There is no scientific evidence that electrical muscle stimulation (EMS) causes cancer. No human or animal study has demonstrated that the electrical currents used in EMS devices promote tumor growth or trigger cancer development. The concern exists mostly because of a general FDA warning on EMS devices to avoid stimulating over areas of known malignancy, but the FDA itself provides no references to support that warning.
Where the Concern Comes From
The worry traces back to two sources. First, epidemiological studies from decades ago suggested a possible link between environmental electromagnetic fields (like those from power lines) and cancer. The International Agency for Research on Cancer classified extremely low-frequency magnetic fields as “possibly carcinogenic” (Group 2B), which is the same category as pickled vegetables and aloe vera extract. Static electric fields, the kind more relevant to EMS devices, were classified as “not classifiable” regarding cancer risk, meaning there wasn’t enough evidence to draw any conclusion at all.
Second, because electrical stimulation increases blood flow and metabolic activity in the area being treated, some clinicians have theorized it could feed an existing tumor the way increased circulation supports wound healing. This is a theoretical concern, not one backed by experimental data.
What the Research Actually Shows
The most direct study on this question used a mouse model with squamous cell carcinoma (a type of skin cancer) to test whether surface-level electrical stimulation affected tumor growth underneath. The results showed no significant difference in tumor size or cellular activity between the stimulated group and the control group. The researchers concluded that applying electrical stimulation over muscles did not increase the risk of tumor growth.
Lab research on how electrical currents affect cancer cells paints a more nuanced picture. The effect depends heavily on the voltage and frequency. At higher currents and frequencies (around 1,000 Hz), electrical stimulation actually decreased cancer cell viability. At very low frequencies (10 to 100 Hz), some cancer cell lines showed slightly increased viability in a petri dish, while others did not. Importantly, isolated cell behavior in a lab dish doesn’t translate directly to what happens inside a living body, where immune responses and other systems are at work.

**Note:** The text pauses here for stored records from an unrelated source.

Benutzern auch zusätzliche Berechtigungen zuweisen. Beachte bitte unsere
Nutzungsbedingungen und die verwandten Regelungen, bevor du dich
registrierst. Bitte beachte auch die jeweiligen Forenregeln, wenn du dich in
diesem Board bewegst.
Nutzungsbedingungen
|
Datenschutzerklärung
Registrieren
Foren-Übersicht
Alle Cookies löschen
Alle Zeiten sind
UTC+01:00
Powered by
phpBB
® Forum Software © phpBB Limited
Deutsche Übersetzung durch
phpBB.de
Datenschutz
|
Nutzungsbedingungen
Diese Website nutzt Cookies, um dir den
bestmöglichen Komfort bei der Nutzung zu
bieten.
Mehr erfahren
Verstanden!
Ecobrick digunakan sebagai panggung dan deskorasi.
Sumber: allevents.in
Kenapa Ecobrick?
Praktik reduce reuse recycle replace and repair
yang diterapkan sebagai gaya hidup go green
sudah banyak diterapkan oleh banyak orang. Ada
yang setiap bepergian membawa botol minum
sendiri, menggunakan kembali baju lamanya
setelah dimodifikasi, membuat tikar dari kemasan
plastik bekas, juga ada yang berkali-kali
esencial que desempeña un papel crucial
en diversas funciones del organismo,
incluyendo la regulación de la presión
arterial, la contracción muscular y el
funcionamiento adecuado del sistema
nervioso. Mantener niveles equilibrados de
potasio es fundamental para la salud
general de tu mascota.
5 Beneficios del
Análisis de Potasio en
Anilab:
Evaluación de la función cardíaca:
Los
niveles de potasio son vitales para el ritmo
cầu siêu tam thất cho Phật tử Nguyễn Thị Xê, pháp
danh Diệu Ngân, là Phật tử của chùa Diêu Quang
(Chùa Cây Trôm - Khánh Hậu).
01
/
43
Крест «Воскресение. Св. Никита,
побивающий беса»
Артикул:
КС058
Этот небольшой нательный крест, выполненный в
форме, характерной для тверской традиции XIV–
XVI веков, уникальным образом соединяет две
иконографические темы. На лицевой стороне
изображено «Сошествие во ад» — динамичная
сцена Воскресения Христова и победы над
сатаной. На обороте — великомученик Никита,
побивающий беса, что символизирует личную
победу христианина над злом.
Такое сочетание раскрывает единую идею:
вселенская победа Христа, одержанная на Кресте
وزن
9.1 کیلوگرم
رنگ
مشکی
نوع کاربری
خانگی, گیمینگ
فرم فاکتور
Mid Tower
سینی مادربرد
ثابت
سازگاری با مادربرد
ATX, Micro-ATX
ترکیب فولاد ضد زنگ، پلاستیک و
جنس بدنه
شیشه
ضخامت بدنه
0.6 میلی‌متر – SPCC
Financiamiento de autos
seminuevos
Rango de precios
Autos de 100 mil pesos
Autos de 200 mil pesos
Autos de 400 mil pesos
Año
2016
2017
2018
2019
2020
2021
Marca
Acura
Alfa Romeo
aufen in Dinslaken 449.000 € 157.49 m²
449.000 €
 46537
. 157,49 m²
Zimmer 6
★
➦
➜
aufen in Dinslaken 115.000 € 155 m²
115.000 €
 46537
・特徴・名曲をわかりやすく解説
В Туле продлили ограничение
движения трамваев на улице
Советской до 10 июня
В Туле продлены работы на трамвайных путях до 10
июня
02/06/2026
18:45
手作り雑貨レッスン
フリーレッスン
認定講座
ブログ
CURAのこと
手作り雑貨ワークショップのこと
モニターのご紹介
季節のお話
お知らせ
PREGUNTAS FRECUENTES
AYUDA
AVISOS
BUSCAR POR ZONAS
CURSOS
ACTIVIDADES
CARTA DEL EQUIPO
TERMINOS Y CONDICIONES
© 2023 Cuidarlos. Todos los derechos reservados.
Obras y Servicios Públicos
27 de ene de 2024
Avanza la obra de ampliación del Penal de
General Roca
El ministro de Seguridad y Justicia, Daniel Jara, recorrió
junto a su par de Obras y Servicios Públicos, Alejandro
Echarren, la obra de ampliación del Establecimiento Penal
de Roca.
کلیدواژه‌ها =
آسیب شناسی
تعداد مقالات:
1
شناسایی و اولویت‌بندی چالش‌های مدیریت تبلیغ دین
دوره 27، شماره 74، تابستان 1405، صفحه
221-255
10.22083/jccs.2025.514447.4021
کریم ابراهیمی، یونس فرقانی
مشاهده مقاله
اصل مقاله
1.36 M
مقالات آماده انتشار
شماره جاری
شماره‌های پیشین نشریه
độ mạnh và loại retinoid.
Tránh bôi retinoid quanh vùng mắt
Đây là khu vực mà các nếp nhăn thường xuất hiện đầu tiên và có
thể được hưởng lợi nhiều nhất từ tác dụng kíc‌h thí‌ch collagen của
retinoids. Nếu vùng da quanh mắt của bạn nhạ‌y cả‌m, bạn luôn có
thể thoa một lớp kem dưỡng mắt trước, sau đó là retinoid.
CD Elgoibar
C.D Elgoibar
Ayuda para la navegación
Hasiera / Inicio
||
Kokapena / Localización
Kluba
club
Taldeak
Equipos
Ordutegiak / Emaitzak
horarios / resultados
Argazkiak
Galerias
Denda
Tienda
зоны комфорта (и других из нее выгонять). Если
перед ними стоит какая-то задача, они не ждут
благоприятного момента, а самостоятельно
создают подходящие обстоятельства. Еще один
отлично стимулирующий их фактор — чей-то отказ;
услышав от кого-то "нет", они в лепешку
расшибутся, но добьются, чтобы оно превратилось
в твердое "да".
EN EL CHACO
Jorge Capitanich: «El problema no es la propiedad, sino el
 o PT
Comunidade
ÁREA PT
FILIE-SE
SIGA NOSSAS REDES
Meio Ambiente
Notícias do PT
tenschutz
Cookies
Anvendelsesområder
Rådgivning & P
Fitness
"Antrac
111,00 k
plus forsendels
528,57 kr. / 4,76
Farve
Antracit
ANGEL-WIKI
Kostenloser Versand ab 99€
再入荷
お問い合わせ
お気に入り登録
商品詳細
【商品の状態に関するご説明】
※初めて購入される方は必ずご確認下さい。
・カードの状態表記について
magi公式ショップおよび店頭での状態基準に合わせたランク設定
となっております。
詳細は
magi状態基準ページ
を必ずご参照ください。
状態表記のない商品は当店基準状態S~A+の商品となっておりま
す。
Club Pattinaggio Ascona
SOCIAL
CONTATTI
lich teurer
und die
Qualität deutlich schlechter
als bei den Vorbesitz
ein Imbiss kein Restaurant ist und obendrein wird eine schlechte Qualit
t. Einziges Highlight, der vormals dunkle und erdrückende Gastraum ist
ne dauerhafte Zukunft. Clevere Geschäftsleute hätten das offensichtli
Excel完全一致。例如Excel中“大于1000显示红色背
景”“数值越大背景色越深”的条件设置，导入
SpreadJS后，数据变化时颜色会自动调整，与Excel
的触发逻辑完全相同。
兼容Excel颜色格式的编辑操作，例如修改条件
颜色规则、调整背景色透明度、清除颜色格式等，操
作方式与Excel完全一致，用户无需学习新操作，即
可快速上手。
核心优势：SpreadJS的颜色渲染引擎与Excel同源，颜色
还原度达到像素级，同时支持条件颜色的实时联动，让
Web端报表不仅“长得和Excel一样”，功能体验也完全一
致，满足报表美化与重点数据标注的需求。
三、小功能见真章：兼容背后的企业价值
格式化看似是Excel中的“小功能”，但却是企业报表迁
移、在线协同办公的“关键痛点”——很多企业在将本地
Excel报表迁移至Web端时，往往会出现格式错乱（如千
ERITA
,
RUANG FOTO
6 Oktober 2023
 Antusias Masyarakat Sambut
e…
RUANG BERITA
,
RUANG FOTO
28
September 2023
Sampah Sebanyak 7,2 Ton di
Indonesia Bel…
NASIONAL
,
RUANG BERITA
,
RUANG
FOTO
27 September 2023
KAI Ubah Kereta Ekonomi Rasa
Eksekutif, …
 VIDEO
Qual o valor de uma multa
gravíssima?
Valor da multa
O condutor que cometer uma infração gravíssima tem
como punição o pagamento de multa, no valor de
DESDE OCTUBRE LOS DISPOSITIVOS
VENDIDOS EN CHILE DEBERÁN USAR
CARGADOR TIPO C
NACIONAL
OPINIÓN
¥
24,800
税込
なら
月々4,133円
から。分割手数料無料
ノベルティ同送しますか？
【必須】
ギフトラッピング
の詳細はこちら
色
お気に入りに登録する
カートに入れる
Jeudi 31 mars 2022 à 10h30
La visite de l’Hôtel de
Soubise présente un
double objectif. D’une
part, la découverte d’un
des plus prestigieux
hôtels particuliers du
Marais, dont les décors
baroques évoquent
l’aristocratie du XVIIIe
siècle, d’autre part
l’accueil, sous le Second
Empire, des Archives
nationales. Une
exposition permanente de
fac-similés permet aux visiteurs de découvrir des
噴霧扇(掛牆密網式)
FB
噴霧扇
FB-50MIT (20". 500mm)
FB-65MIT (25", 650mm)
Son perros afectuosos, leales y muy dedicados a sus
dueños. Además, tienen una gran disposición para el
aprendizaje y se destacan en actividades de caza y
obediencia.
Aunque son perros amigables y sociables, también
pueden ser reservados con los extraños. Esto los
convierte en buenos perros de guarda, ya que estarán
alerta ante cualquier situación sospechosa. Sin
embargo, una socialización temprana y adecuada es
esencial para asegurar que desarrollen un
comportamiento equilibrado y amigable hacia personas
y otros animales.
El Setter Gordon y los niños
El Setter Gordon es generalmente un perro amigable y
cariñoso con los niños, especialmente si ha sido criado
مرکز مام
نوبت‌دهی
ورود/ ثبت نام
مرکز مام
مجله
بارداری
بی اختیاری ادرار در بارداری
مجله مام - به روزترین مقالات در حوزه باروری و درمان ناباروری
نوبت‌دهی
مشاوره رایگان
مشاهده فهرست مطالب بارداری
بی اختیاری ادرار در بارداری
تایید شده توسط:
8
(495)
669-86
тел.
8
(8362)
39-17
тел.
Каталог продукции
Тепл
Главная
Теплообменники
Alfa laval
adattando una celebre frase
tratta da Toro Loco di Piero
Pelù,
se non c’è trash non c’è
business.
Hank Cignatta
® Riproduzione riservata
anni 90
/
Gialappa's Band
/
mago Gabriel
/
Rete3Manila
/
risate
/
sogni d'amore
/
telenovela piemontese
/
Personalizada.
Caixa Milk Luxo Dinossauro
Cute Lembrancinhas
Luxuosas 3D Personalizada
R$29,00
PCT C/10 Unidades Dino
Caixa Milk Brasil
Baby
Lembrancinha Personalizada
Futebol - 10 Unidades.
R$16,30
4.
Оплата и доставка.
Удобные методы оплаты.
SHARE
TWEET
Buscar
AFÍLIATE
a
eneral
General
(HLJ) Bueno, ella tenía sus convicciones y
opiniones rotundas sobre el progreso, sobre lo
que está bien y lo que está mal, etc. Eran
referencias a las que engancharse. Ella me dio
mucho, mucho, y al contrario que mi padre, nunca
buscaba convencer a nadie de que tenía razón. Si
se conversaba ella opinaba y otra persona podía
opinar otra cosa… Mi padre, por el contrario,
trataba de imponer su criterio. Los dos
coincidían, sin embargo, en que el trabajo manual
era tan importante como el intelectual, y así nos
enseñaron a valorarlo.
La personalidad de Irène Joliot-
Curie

One particularly interesting finding: when immune cells (T cells) were electrically stimulated under specific conditions, the substances they released actually reduced the proliferation and invasiveness of breast cancer cells. So the relationship between electrical stimulation and cancer cells is far more complex than “stimulation equals growth.”
Known Side Effects of EMS
The documented risks of EMS, particularly whole-body EMS training, have nothing to do with cancer. The primary safety concern is rhabdomyolysis, a condition where overworked muscles break down and release their contents into the bloodstream, potentially straining the kidneys, liver, and heart. This happens when sessions are too intense or too frequent, especially for beginners. Some users also report chest tightness and discomfort during whole-body sessions.
Studies investigating whole-body EMS safety have found that side effects are limited to muscle-related issues. No long-term studies have identified any chronic disease risk, including cancer, from regular EMS use.
EMS Guidelines for People With Cancer
If you already have cancer or a history of it, the picture is slightly different. German consensus guidelines, which are among the most detailed in the world for EMS safety, recently reclassified cancer from an absolute contraindication (meaning “never use EMS”) to a relative one (meaning “use with caution”). There was significant debate about removing cancer from the contraindication list entirely, but it stayed on due to lingering disagreement among experts rather than new evidence of harm.
The current recommendation is that cancer patients follow the same exercise safety protocols they would for any physical activity. Specific situations that call for extra caution with EMS include bone metastases, increased lymphedema risk after lymph node removal, unhealed surgical scars, low blood counts, and receiving certain cancer treatments on the same day. In these cases, EMS should be done in a supervised medical setting rather than avoided altogether.
The Bottom Line on EMS and Cancer Risk
For healthy people using EMS for fitness or rehabilitation, there is no evidence it raises cancer risk. The FDA warning about avoiding stimulation over malignant areas is precautionary and not based on published research showing harm. The only study that directly tested whether surface electrical stimulation promotes tumor growth found that it does not. Your real risks from EMS are muscular, not oncological: overdoing intensity can damage muscles and, in rare cases, strain your kidneys.